Show each line in the items below that contains the string "fillColor".

---

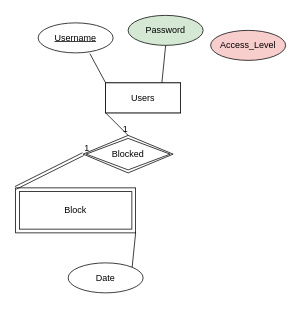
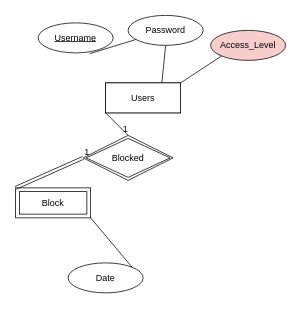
  <mxCell id="0" />
  <mxCell id="1" parent="0" />
  <mxCell id="2" value="Entity" style="whiteSpace=wrap;html=1;align=center;" vertex="1" parent="1"><mxGeometry x="140" y="110" width="100" height="40" as="geometry" /></mxCell>
  <mxCell id="3" value="Users&lt;br&gt;" style="whiteSpace=wrap;html=1;align=center;" vertex="1" parent="1"><mxGeometry x="140" y="110" width="100" height="40" as="geometry" /></mxCell>
  <mxCell id="4" value="Username&lt;br&gt;" style="ellipse;whiteSpace=wrap;html=1;align=center;fontStyle=4;" vertex="1" parent="1"><mxGeometry x="50" y="30" width="100" height="40" as="geometry" /></mxCell>
- <mxCell id="5" value="Password&lt;br&gt;" style="ellipse;whiteSpace=wrap;html=1;align=center;fillColor=#d5e8d4;" vertex="1" parent="1"><mxGeometry x="170" y="20" width="100" height="40" as="geometry" /></mxCell>
+ <mxCell id="5" value="Password&lt;br&gt;" style="ellipse;whiteSpace=wrap;html=1;align=center;" vertex="1" parent="1"><mxGeometry x="170" y="20" width="100" height="40" as="geometry" /></mxCell>
  <mxCell id="6" value="Access_Level" style="ellipse;whiteSpace=wrap;html=1;align=center;fillColor=#f8cecc;" vertex="1" parent="1"><mxGeometry x="280" y="40" width="100" height="40" as="geometry" /></mxCell>
- <mxCell id="7" value="" style="endArrow=none;html=1;rounded=0;exitX=0.69;exitY=1.025;exitDx=0;exitDy=0;exitPerimeter=0;entryX=0;entryY=0;entryDx=0;entryDy=0;" edge="1" parent="1" source="4" target="3"><mxGeometry relative="1" as="geometry"><mxPoint x="110" y="110" as="sourcePoint" /><mxPoint x="270" y="110" as="targetPoint" /></mxGeometry></mxCell>
+ <mxCell id="7" value="" style="endArrow=none;html=1;rounded=0;exitX=0.69;exitY=1.025;exitDx=0;exitDy=0;exitPerimeter=0;" edge="1" parent="1" source="4" target="5"><mxGeometry relative="1" as="geometry"><mxPoint x="110" y="110" as="sourcePoint" /><mxPoint x="270" y="110" as="targetPoint" /></mxGeometry></mxCell>
  <mxCell id="8" value="" style="endArrow=none;html=1;rounded=0;exitX=0.5;exitY=1;exitDx=0;exitDy=0;entryX=0.75;entryY=0;entryDx=0;entryDy=0;" edge="1" parent="1" source="5" target="3"><mxGeometry relative="1" as="geometry"><mxPoint x="110" y="110" as="sourcePoint" /><mxPoint x="270" y="110" as="targetPoint" /></mxGeometry></mxCell>
+ <mxCell id="9" value="" style="endArrow=none;html=1;rounded=0;entryX=0;entryY=1;entryDx=0;entryDy=0;exitX=1;exitY=0;exitDx=0;exitDy=0;" edge="1" parent="1" source="3" target="6"><mxGeometry relative="1" as="geometry"><mxPoint x="110" y="110" as="sourcePoint" /><mxPoint x="270" y="110" as="targetPoint" /></mxGeometry></mxCell>
  <mxCell id="10" value="Date" style="ellipse;whiteSpace=wrap;html=1;align=center;" vertex="1" parent="1"><mxGeometry x="90" y="350" width="100" height="40" as="geometry" /></mxCell>
  <mxCell id="11" value="" style="endArrow=none;html=1;rounded=0;exitX=1;exitY=1;exitDx=0;exitDy=0;entryX=1;entryY=0;entryDx=0;entryDy=0;" edge="1" parent="1" source="12" target="10"><mxGeometry relative="1" as="geometry"><mxPoint x="190" y="270" as="sourcePoint" /><mxPoint x="270" y="110" as="targetPoint" /></mxGeometry></mxCell>
- <mxCell id="12" value="Block" style="shape=ext;margin=3;double=1;whiteSpace=wrap;html=1;align=center;" vertex="1" parent="1"><mxGeometry x="20" y="250" width="160" height="60" as="geometry" /></mxCell>
- <mxCell id="13" value="Blocked" style="shape=rhombus;double=1;perimeter=rhombusPerimeter;whiteSpace=wrap;html=1;align=center;" vertex="1" parent="1"><mxGeometry x="110" y="180" width="120" height="50" as="geometry" /></mxCell>
+ <mxCell id="12" value="Block" style="shape=ext;margin=3;double=1;whiteSpace=wrap;html=1;align=center;" vertex="1" parent="1"><mxGeometry x="20" y="250" width="100" height="40" as="geometry" /></mxCell>
+ <mxCell id="13" value="Blocked" style="shape=rhombus;double=1;perimeter=rhombusPerimeter;whiteSpace=wrap;html=1;align=center;" vertex="1" parent="1"><mxGeometry x="110" y="180" width="120" height="60" as="geometry" /></mxCell>
  <mxCell id="14" value="" style="shape=link;html=1;rounded=0;entryX=0;entryY=0;entryDx=0;entryDy=0;exitX=0;exitY=0.5;exitDx=0;exitDy=0;" edge="1" parent="1" source="13" target="12"><mxGeometry relative="1" as="geometry"><mxPoint x="110" y="110" as="sourcePoint" /><mxPoint x="270" y="110" as="targetPoint" /></mxGeometry></mxCell>
  <mxCell id="15" value="1" style="resizable=0;html=1;align=left;verticalAlign=bottom;" connectable="0" vertex="1" parent="14"><mxGeometry x="-1" relative="1" as="geometry" /></mxCell>
  <mxCell id="16" value="" style="endArrow=none;html=1;rounded=0;entryX=0.5;entryY=0;entryDx=0;entryDy=0;exitX=0;exitY=1;exitDx=0;exitDy=0;" edge="1" parent="1" source="3" target="13"><mxGeometry relative="1" as="geometry"><mxPoint x="110" y="110" as="sourcePoint" /><mxPoint x="270" y="110" as="targetPoint" /></mxGeometry></mxCell>
  <mxCell id="17" value="1" style="resizable=0;html=1;align=right;verticalAlign=bottom;" connectable="0" vertex="1" parent="16"><mxGeometry x="1" relative="1" as="geometry" /></mxCell>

---

RIGHT ANSWER.
- <mxCell id="5" value="Password&lt;br&gt;" style="ellipse;whiteSpace=wrap;html=1;align=center;fillColor=#d5e8d4;" vertex="1" parent="1"><mxGeometry x="170" y="20" width="100" height="40" as="geometry" /></mxCell>
  <mxCell id="6" value="Access_Level" style="ellipse;whiteSpace=wrap;html=1;align=center;fillColor=#f8cecc;" vertex="1" parent="1"><mxGeometry x="280" y="40" width="100" height="40" as="geometry" /></mxCell>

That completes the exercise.